A voz como ferramenta de lembrança e de imaginação. A música de Xênia França reorganiza o que somos para abrir espaço ao que ainda pode existir.

Xênia França cria a partir de um território difícil de enquadrar. Muitos tentam definir sua obra como espiritual, futurista ou pop. O que realmente a move é uma atenção delicada ao tempo, ao corpo e ao invisível. Essa escuta generosa sustenta a sua ideia de tecnologia ancestral, uma forma de existir que atravessa a música e o cotidiano. A obra dela não disputa com a pressa. A escolha é por um ritmo que respeita o próprio pulso. Na música da Xênia, o sagrado encontra lugar nos gestos simples e a memória abre portas para o que ainda pode acontecer. Ela compõe e canta unindo presença, história e desejo com uma naturalidade que aproxima, nunca afasta. No palco, essa sensibilidade ganha corpo. As músicas mudam de forma, respondem ao público e revelam camadas que não aparecem em estúdio. A cada show, Xênia reencontra a própria voz e cria um espaço onde quem ouve também pode se reconhecer. A conversa completa sobre presença, cuidado e a força da música em um tempo que dispersa está logo abaixo. A playlist do “Ritual Sonoro” que acompanha a entrevista é o convite exato para sentir com calma o que Xênia coloca no mundo.

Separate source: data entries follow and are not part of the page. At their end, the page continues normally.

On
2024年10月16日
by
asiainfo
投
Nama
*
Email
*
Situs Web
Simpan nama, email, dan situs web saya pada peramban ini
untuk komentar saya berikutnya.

Lísias Paiva, editor-fundador

Xênia, sua obra sempre trafega entre o espiritual e o futurista, o íntimo e o coletivo. Para você, qual é o verdadeiro papel da música hoje? Ser guardiã da memória ou portal para futuros que ainda não existem?
Nunca fui tão pretensiosa a ponto de me colocar em algum lugar. E, apesar de relacionarem meu trabalho com o Afrofuturismo, nunca fiz uma pesquisa direta sobre isso. Sempre fui curiosa sobre o mundo do invisível, questionadora da existência, olhando pra cima.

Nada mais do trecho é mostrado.